BEGIN PAGE EXCERPT
This approach addresses the fascial and skeletal connection between sphenoid on top and sacrum at the base of the spine, as well as the deeper connection of the membrane system surrounding the brain, spinal cord, and cerebrospinal fluid. The pulsing of cerebrospinal fluid through this membrane system can be felt as a tidal motion, a subtle welling and receding called the craniosacral rhythm.
How does all this apply to everyday well-being and practice?
We often clench our teeth and do the pose with our faces. If my teeth are grinding and my jaw is tense, all the systems from the sphenoid all the way to the sacrum will also grip and effectively block me from my core intelligence. Being tense in the eyes, jaw, throat and neck disrupts the pulsing of the sphenoid and disconnects the head from the spine and the rest of the body.
Simply clenching the teeth clenches the butt —
sphenoid and sacrum quite simply mirror each other.
What to do? Soften. Close your eyes and release the mask of your face: soften your skin, your hair, make space between upper and lower teeth, quiet hands and feet. Once you access this softened space you may feel a subtle movement as your head balances on your neck and the internal movements of being human: heart, breath, digestion, etc. become sensate. As you sit quietly, do mini-horizontal figure 8 movements with the tip of your nose, as with a tiny paintbrush.
Breathe! Inhale, and allow the iner mouth to expand, the soft palate to widen and broaden. Exhale; allow the soft palate to gently draw in and up, gently coaxing the sphenoid above it to resume its pulse.
Finally, smile with your neck (see below). Growing aware of your sphenoid and integrating this knowledge into life and practice reorganizes your embodiment from the core outwards!
END PAGE EXCERPT
*TASK REQUIREMENTS*
(1) From the passage on the sphenoid, extract the text between "This approach addresses" and "the craniosacral rhythm.", inclusive.
(2) For each statement (a), (b), and (c), say yes or no to whether it agrees with the passage on the sphenoid, and quote the words from the passage that decide it. (a) The welling and receding of cerebrospinal fluid through the membrane system is called the craniosacral rhythm. (b) While softening the face, the upper and lower teeth should be kept together. (c) On the exhale, the soft palate should widen and broaden.
The records were taken from a different source than the passage on the sphenoid.
BEGIN RECORDS SHOWN
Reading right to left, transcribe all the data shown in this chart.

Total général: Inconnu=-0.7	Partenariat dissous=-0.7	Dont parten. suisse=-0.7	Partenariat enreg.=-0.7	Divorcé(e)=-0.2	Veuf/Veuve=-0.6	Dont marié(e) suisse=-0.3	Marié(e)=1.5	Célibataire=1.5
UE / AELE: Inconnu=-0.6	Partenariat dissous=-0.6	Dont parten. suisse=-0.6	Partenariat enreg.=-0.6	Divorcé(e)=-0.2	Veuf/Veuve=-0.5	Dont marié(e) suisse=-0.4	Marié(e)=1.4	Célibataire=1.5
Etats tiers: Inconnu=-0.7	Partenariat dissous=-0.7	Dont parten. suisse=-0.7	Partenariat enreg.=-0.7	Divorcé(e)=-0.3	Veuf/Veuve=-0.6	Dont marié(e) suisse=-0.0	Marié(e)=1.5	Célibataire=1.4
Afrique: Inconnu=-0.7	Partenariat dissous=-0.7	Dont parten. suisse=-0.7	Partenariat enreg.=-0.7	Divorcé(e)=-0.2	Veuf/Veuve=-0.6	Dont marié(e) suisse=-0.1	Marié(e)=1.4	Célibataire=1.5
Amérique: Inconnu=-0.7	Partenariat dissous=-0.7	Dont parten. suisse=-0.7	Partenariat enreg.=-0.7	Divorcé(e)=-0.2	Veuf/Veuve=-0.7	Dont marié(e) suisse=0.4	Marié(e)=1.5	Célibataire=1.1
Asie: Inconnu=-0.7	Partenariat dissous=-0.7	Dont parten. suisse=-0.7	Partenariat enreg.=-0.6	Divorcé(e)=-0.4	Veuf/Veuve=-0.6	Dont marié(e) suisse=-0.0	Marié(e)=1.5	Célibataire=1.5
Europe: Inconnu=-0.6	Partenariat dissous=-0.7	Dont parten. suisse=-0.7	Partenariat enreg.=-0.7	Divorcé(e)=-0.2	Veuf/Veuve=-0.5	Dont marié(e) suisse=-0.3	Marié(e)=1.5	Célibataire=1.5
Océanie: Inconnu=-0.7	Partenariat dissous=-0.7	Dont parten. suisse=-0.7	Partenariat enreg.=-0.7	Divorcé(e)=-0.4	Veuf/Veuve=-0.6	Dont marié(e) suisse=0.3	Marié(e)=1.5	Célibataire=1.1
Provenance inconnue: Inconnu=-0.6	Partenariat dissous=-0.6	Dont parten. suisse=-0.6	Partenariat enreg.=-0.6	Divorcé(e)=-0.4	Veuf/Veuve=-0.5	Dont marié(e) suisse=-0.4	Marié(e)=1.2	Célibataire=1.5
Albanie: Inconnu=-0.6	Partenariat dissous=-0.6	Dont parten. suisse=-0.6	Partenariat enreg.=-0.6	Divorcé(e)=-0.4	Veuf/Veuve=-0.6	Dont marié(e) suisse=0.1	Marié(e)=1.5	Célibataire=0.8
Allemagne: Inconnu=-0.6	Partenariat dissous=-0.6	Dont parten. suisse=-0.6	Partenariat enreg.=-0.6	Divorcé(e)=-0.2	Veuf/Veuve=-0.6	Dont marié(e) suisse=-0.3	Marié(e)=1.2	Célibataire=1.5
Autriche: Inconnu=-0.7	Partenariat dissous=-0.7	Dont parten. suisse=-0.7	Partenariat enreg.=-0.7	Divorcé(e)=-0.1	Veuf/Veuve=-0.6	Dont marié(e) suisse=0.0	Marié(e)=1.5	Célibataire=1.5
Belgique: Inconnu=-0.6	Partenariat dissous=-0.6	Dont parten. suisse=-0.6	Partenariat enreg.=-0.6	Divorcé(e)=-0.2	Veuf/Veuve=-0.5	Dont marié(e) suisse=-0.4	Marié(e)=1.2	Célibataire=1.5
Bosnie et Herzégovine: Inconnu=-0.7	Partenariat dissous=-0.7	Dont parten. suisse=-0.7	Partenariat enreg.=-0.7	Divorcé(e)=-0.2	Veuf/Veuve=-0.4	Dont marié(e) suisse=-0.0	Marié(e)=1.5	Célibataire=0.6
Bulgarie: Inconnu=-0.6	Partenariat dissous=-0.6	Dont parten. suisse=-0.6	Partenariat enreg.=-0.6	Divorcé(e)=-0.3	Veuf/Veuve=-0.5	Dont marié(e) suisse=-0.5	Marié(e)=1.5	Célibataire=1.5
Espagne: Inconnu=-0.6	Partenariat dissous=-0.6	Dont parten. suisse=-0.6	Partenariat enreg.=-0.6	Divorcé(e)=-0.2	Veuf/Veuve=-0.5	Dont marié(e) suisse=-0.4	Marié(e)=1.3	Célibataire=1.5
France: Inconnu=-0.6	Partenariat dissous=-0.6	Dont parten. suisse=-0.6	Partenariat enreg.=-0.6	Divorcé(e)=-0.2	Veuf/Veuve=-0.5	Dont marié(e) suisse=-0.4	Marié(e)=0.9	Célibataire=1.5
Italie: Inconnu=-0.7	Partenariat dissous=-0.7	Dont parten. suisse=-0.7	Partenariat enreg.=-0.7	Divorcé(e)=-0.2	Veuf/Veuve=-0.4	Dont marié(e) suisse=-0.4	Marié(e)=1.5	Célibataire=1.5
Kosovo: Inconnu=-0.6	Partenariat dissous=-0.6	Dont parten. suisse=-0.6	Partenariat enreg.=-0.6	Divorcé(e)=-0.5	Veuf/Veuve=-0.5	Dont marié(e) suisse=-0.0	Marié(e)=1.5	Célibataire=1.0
END RECORDS SHOWN
*RESULTS*
(1)
This approach addresses the fascial and skeletal connection between sphenoid on top and sacrum at the base of the spine, as well as the deeper connection of the membrane system surrounding the brain, spinal cord, and cerebrospinal fluid. The pulsing of cerebrospinal fluid through this membrane system can be felt as a tidal motion, a subtle welling and receding called the craniosacral rhythm.

(2)
(a) Yes: "a subtle welling and receding called the craniosacral rhythm."
(b) No: "make space between upper and lower teeth"
(c) No: "Exhale; allow the soft palate to gently draw in and up"